Task inputs Start Marker
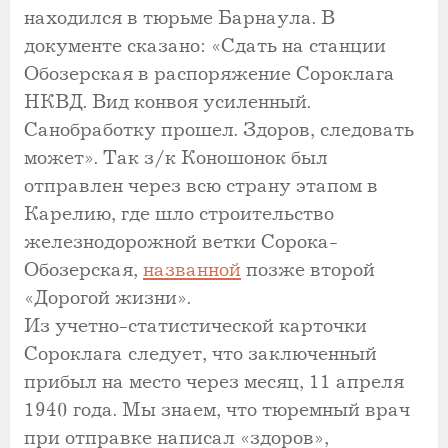
находился в тюрьме Барнаула. В
документе сказано: «Сдать на станции
Обозерская в распоряжение Сороклага
НКВД. Вид конвоя усиленный.
Санобработку прошел. Здоров, следовать
может». Так з/к Коношонок был
отправлен через всю страну этапом в
Карелию, где шло строительство
железнодорожной ветки Сорока-
Обозерская,
названной
позже второй
«Дорогой жизни».
Из учетно-статистической карточки
Сороклага следует, что заключенный
прибыл на место через месяц, 11 апреля
1940 года. Мы знаем, что тюремный врач
при отправке написал «здоров»,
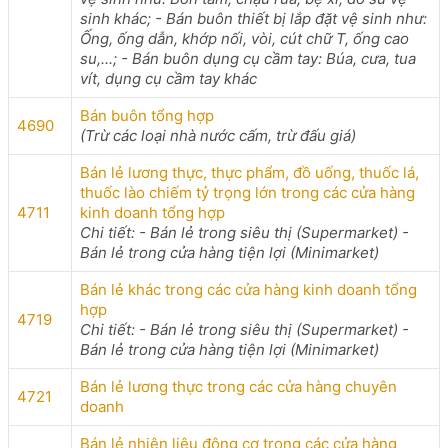
sinh khác; - Bán buôn thiết bị lắp đặt vệ sinh như:
Ống, ống dẫn, khớp nối, vòi, cút chữ T, ống cao
su,...; - Bán buôn dụng cụ cầm tay: Búa, cưa, tua
vít, dụng cụ cầm tay khác
Bán buôn tổng hợp
4690
(Trừ các loại nhà nước cấm, trừ đấu giá)
Bán lẻ lương thực, thực phẩm, đồ uống, thuốc lá,
thuốc lào chiếm tỷ trọng lớn trong các cửa hàng
4711
kinh doanh tổng hợp
Chi tiết: - Bán lẻ trong siêu thị (Supermarket) -
Bán lẻ trong cửa hàng tiện lợi (Minimarket)
Bán lẻ khác trong các cửa hàng kinh doanh tổng
hợp
4719
Chi tiết: - Bán lẻ trong siêu thị (Supermarket) -
Bán lẻ trong cửa hàng tiện lợi (Minimarket)
Bán lẻ lương thực trong các cửa hàng chuyên
4721
doanh
Bán lẻ nhiên liệu động cơ trong các cửa hàng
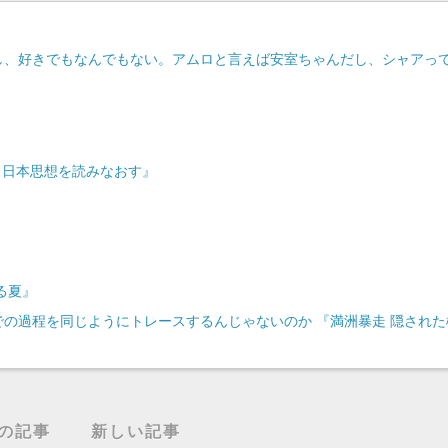
し、好きでもなんでもない。アムロと言えば安室ちゃんだし、シャアっ
 日本思想を読みなおす』
る夏』
の過程を同じようにトレースするんじゃないのか 『満洲暴走 隠された
の記事
新しい記事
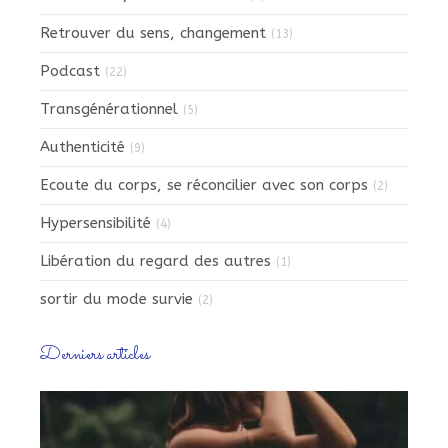
Retrouver du sens, changement
(13)
Podcast
(22)
Transgénérationnel
(5)
Authenticité
(9)
Ecoute du corps, se réconcilier avec son corps
(2)
Hypersensibilité
(4)
Libération du regard des autres
(1)
sortir du mode survie
(2)
Derniers articles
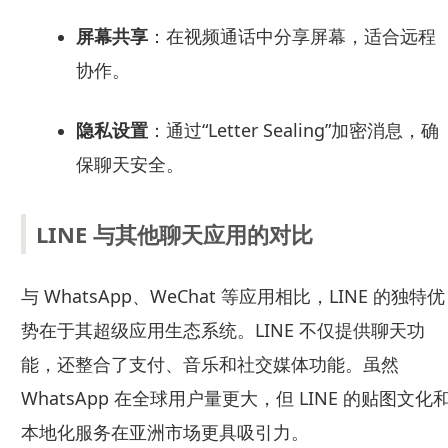
屏幕共享
：在视频通话中分享屏幕，适合远程
协作。
隐私设置
：通过“Letter Sealing”加密消息，确
保聊天安全。
LINE 与其他聊天应用的对比
与 WhatsApp、WeChat 等应用相比，LINE 的独特优
势在于其超级应用生态系统。LINE 不仅提供聊天功
能，还整合了支付、音乐和社交媒体功能。虽然
WhatsApp 在全球用户量更大，但 LINE 的贴图文化
本地化服务在亚洲市场更具吸引力。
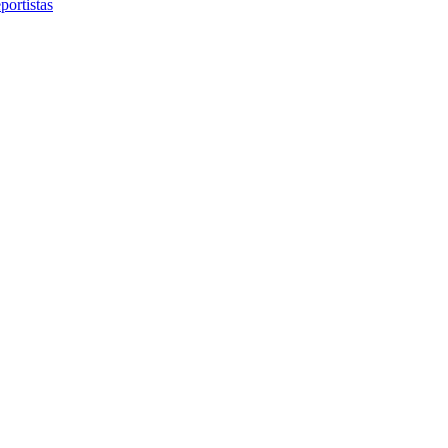
portistas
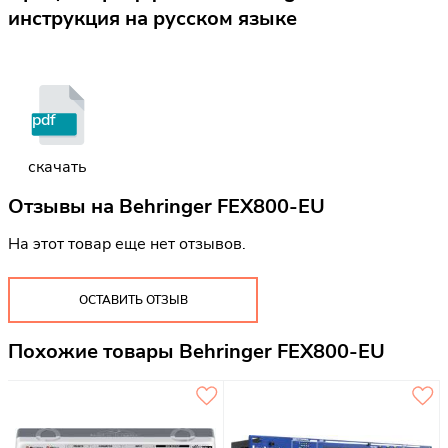
инструкция на русском языке
pdf
скачать
Отзывы на
Behringer FEX800-EU
На этот товар еще нет отзывов.
ОСТАВИТЬ ОТЗЫВ
Похожие товары Behringer FEX800-EU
Task inputs End Marker
§ **Task details**:
Say how many lines in the entries contain the string "Сороклага", and leave out everything else.

§ **Exercise answer**:
2